Please copy out every line in the records below that contains the string "matches".

**Dataset excerpt**:
● ● ● ●
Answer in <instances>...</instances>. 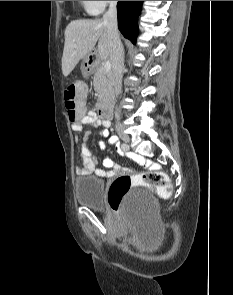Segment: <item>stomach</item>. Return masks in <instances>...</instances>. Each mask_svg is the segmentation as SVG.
Returning a JSON list of instances; mask_svg holds the SVG:
<instances>
[{"instance_id": "obj_1", "label": "stomach", "mask_w": 233, "mask_h": 295, "mask_svg": "<svg viewBox=\"0 0 233 295\" xmlns=\"http://www.w3.org/2000/svg\"><path fill=\"white\" fill-rule=\"evenodd\" d=\"M89 58L86 57L82 63L81 70L84 76H88L93 69V65L89 64Z\"/></svg>"}]
</instances>
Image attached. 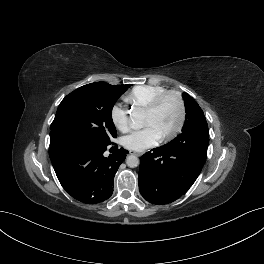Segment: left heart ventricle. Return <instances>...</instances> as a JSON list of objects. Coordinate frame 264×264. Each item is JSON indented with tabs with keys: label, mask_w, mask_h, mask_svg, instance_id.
I'll return each mask as SVG.
<instances>
[{
	"label": "left heart ventricle",
	"mask_w": 264,
	"mask_h": 264,
	"mask_svg": "<svg viewBox=\"0 0 264 264\" xmlns=\"http://www.w3.org/2000/svg\"><path fill=\"white\" fill-rule=\"evenodd\" d=\"M179 119V109L173 97L167 98L153 113H145V125H152L161 136L170 132Z\"/></svg>",
	"instance_id": "obj_1"
}]
</instances>
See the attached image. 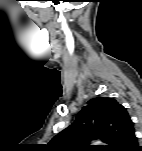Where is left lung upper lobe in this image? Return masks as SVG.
<instances>
[{
  "instance_id": "obj_1",
  "label": "left lung upper lobe",
  "mask_w": 142,
  "mask_h": 151,
  "mask_svg": "<svg viewBox=\"0 0 142 151\" xmlns=\"http://www.w3.org/2000/svg\"><path fill=\"white\" fill-rule=\"evenodd\" d=\"M134 129L126 110L115 99L97 97L87 102L72 125L56 135L48 144L54 151L90 150L87 143L100 139L107 143L101 150L115 151L123 137Z\"/></svg>"
}]
</instances>
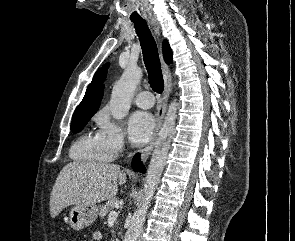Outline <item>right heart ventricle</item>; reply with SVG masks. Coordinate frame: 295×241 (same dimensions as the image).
Returning a JSON list of instances; mask_svg holds the SVG:
<instances>
[{
  "instance_id": "1",
  "label": "right heart ventricle",
  "mask_w": 295,
  "mask_h": 241,
  "mask_svg": "<svg viewBox=\"0 0 295 241\" xmlns=\"http://www.w3.org/2000/svg\"><path fill=\"white\" fill-rule=\"evenodd\" d=\"M70 156L74 160L84 162H106L113 158L112 152L99 132L80 136L71 147Z\"/></svg>"
}]
</instances>
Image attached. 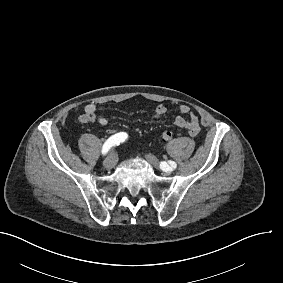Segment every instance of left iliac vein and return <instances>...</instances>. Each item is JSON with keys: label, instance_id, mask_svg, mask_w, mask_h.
I'll list each match as a JSON object with an SVG mask.
<instances>
[{"label": "left iliac vein", "instance_id": "obj_1", "mask_svg": "<svg viewBox=\"0 0 283 283\" xmlns=\"http://www.w3.org/2000/svg\"><path fill=\"white\" fill-rule=\"evenodd\" d=\"M145 158L146 160L151 163L152 165H154L155 167H159V161L157 160V158L154 156V155H151V154H145ZM161 168L166 171V172H171L172 171V167H169L167 165L165 166H162L161 165Z\"/></svg>", "mask_w": 283, "mask_h": 283}]
</instances>
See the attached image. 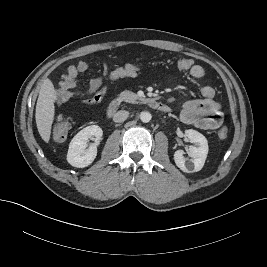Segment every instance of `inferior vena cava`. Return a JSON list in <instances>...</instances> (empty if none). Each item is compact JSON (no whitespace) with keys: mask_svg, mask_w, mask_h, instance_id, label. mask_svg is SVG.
Segmentation results:
<instances>
[{"mask_svg":"<svg viewBox=\"0 0 267 267\" xmlns=\"http://www.w3.org/2000/svg\"><path fill=\"white\" fill-rule=\"evenodd\" d=\"M129 116V112L125 110H120L117 113H115L113 117L114 122H124Z\"/></svg>","mask_w":267,"mask_h":267,"instance_id":"1","label":"inferior vena cava"}]
</instances>
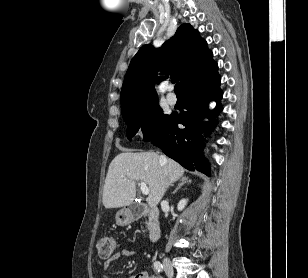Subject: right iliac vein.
<instances>
[{"label": "right iliac vein", "mask_w": 308, "mask_h": 278, "mask_svg": "<svg viewBox=\"0 0 308 278\" xmlns=\"http://www.w3.org/2000/svg\"><path fill=\"white\" fill-rule=\"evenodd\" d=\"M163 266H164V270L167 276L169 278H173V275H174L173 266H172L171 261L167 257H165L163 260Z\"/></svg>", "instance_id": "obj_1"}]
</instances>
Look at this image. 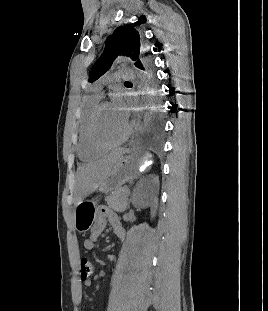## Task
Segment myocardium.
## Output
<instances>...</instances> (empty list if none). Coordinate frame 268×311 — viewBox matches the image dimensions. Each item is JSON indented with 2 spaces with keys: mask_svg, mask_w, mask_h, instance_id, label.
<instances>
[{
  "mask_svg": "<svg viewBox=\"0 0 268 311\" xmlns=\"http://www.w3.org/2000/svg\"><path fill=\"white\" fill-rule=\"evenodd\" d=\"M107 105H109V102H107V101L99 102L96 105V107L93 109V111L90 115L89 121H88V137H89L90 143L96 149L101 150V151L112 149V148H115V147L123 144L129 138V136L131 134V126H130V124L127 123V128H126L125 133L117 141L112 142V143H105L99 139V137L97 135V120H98V117L100 115V112Z\"/></svg>",
  "mask_w": 268,
  "mask_h": 311,
  "instance_id": "obj_1",
  "label": "myocardium"
}]
</instances>
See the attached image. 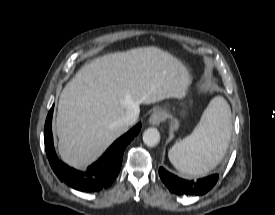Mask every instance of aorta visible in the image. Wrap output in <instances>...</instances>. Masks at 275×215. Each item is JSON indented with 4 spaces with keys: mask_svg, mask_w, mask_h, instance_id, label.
I'll list each match as a JSON object with an SVG mask.
<instances>
[{
    "mask_svg": "<svg viewBox=\"0 0 275 215\" xmlns=\"http://www.w3.org/2000/svg\"><path fill=\"white\" fill-rule=\"evenodd\" d=\"M143 141L147 146H156L160 141V133L156 128H148L143 133Z\"/></svg>",
    "mask_w": 275,
    "mask_h": 215,
    "instance_id": "1",
    "label": "aorta"
}]
</instances>
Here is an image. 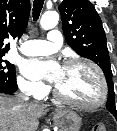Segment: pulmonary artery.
Returning a JSON list of instances; mask_svg holds the SVG:
<instances>
[{
  "label": "pulmonary artery",
  "mask_w": 117,
  "mask_h": 131,
  "mask_svg": "<svg viewBox=\"0 0 117 131\" xmlns=\"http://www.w3.org/2000/svg\"><path fill=\"white\" fill-rule=\"evenodd\" d=\"M62 45V35L58 30H51L47 40H28L22 43L21 51L25 55L39 56L48 55L56 51Z\"/></svg>",
  "instance_id": "obj_1"
}]
</instances>
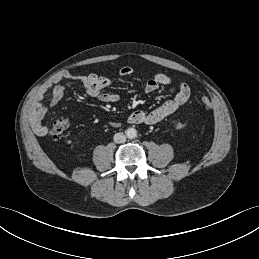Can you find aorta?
<instances>
[{"instance_id": "aorta-1", "label": "aorta", "mask_w": 259, "mask_h": 259, "mask_svg": "<svg viewBox=\"0 0 259 259\" xmlns=\"http://www.w3.org/2000/svg\"><path fill=\"white\" fill-rule=\"evenodd\" d=\"M126 136L129 138V139H133L137 136V131L136 129L134 128H128L126 130Z\"/></svg>"}]
</instances>
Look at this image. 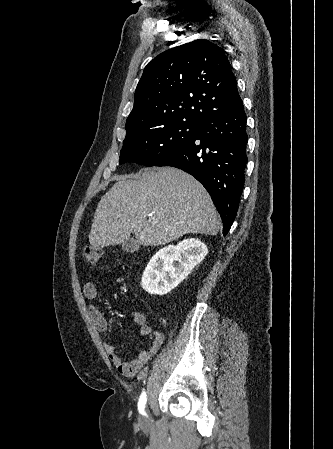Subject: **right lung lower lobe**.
Listing matches in <instances>:
<instances>
[{
  "label": "right lung lower lobe",
  "instance_id": "right-lung-lower-lobe-1",
  "mask_svg": "<svg viewBox=\"0 0 333 449\" xmlns=\"http://www.w3.org/2000/svg\"><path fill=\"white\" fill-rule=\"evenodd\" d=\"M247 117L241 98L210 114L195 134L155 166L179 168L203 184L223 222V235L235 219L247 164Z\"/></svg>",
  "mask_w": 333,
  "mask_h": 449
}]
</instances>
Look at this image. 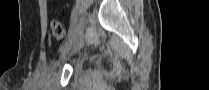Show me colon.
<instances>
[{"mask_svg": "<svg viewBox=\"0 0 209 90\" xmlns=\"http://www.w3.org/2000/svg\"><path fill=\"white\" fill-rule=\"evenodd\" d=\"M50 29H51V33L53 37L56 40L61 41L64 39L66 35V29H65L64 24L61 21L53 20L50 24Z\"/></svg>", "mask_w": 209, "mask_h": 90, "instance_id": "1", "label": "colon"}]
</instances>
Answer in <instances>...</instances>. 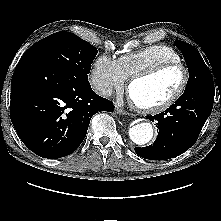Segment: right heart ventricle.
<instances>
[{
    "instance_id": "e07e8e85",
    "label": "right heart ventricle",
    "mask_w": 221,
    "mask_h": 221,
    "mask_svg": "<svg viewBox=\"0 0 221 221\" xmlns=\"http://www.w3.org/2000/svg\"><path fill=\"white\" fill-rule=\"evenodd\" d=\"M168 61L180 62L181 57L172 47L164 44L146 46L123 54L117 60L126 79L151 66Z\"/></svg>"
}]
</instances>
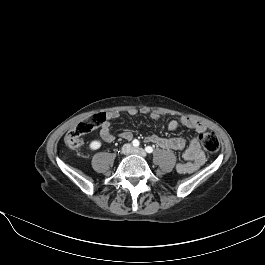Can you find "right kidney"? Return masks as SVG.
Wrapping results in <instances>:
<instances>
[{
	"instance_id": "right-kidney-1",
	"label": "right kidney",
	"mask_w": 265,
	"mask_h": 265,
	"mask_svg": "<svg viewBox=\"0 0 265 265\" xmlns=\"http://www.w3.org/2000/svg\"><path fill=\"white\" fill-rule=\"evenodd\" d=\"M101 142L100 141H98V140H93V141H91L90 142V144H89V148L91 149V150H97V149H99L100 147H101Z\"/></svg>"
}]
</instances>
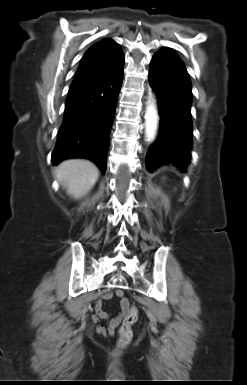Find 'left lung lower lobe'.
Wrapping results in <instances>:
<instances>
[{"mask_svg": "<svg viewBox=\"0 0 247 385\" xmlns=\"http://www.w3.org/2000/svg\"><path fill=\"white\" fill-rule=\"evenodd\" d=\"M149 83L157 94L161 120L158 138L146 155L147 168L169 162L189 164L192 91L185 65L172 50L162 49L150 63Z\"/></svg>", "mask_w": 247, "mask_h": 385, "instance_id": "left-lung-lower-lobe-1", "label": "left lung lower lobe"}]
</instances>
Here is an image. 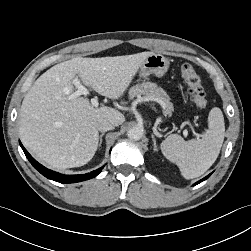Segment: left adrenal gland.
Segmentation results:
<instances>
[{
    "label": "left adrenal gland",
    "mask_w": 251,
    "mask_h": 251,
    "mask_svg": "<svg viewBox=\"0 0 251 251\" xmlns=\"http://www.w3.org/2000/svg\"><path fill=\"white\" fill-rule=\"evenodd\" d=\"M152 137V141H153V147H154V150L156 151L157 150V145H156V139H155V136L152 134L151 135Z\"/></svg>",
    "instance_id": "left-adrenal-gland-1"
}]
</instances>
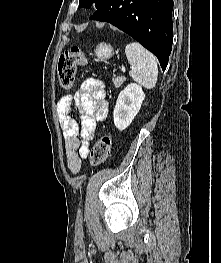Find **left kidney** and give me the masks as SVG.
<instances>
[{"mask_svg":"<svg viewBox=\"0 0 221 263\" xmlns=\"http://www.w3.org/2000/svg\"><path fill=\"white\" fill-rule=\"evenodd\" d=\"M145 99L140 85L131 83L119 94L113 111L114 124L117 129H126L134 120Z\"/></svg>","mask_w":221,"mask_h":263,"instance_id":"1","label":"left kidney"}]
</instances>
● ● ● ●
**Output below**:
<instances>...</instances> (empty list if none). Coordinate frame 268×311 — viewBox matches the image dimensions. Each item is JSON indented with 2 spaces with keys: mask_svg, mask_w, mask_h, instance_id, label.
Listing matches in <instances>:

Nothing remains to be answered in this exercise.